## THE RECORDS
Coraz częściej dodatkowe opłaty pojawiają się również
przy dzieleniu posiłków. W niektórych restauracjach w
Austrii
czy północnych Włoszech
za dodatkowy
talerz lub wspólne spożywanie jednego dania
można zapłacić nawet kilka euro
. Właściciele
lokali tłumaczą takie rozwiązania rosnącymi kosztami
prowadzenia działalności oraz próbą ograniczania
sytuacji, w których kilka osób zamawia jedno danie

* * *

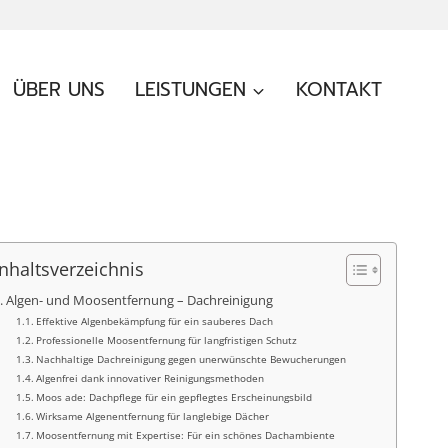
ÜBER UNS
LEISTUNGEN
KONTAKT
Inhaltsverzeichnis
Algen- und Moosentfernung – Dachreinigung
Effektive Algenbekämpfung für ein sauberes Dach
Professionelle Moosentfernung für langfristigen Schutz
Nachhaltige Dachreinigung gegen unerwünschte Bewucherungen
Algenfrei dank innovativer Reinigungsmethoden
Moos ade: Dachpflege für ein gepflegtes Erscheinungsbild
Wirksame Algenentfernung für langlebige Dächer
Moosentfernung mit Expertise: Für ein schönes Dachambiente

...

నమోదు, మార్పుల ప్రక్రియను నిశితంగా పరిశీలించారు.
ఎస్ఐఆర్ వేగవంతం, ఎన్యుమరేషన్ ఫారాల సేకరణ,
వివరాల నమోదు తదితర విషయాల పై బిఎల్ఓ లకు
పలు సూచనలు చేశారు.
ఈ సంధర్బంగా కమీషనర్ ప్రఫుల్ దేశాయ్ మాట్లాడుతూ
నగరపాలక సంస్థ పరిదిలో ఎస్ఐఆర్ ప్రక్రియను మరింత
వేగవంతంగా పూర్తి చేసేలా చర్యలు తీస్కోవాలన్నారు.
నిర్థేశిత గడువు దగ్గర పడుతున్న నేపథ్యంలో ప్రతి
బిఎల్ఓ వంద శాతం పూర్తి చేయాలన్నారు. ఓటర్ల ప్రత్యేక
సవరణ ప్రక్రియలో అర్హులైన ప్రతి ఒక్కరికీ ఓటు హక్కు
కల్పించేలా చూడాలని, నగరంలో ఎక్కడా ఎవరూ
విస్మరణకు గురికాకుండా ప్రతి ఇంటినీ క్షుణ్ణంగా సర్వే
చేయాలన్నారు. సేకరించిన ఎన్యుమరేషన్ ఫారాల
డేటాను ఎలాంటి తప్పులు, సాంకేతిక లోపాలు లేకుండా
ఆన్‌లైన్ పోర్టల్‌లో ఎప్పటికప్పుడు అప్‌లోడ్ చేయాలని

## WHAT TO WORK ON
The word to look for is "Moosentfernung"; copy out every line of the entries that holds it.

## PROBLEM SOLUTION
Algen- und Moosentfernung – Dachreinigung
Professionelle Moosentfernung für langfristigen Schutz
Moosentfernung mit Expertise: Für ein schönes Dachambiente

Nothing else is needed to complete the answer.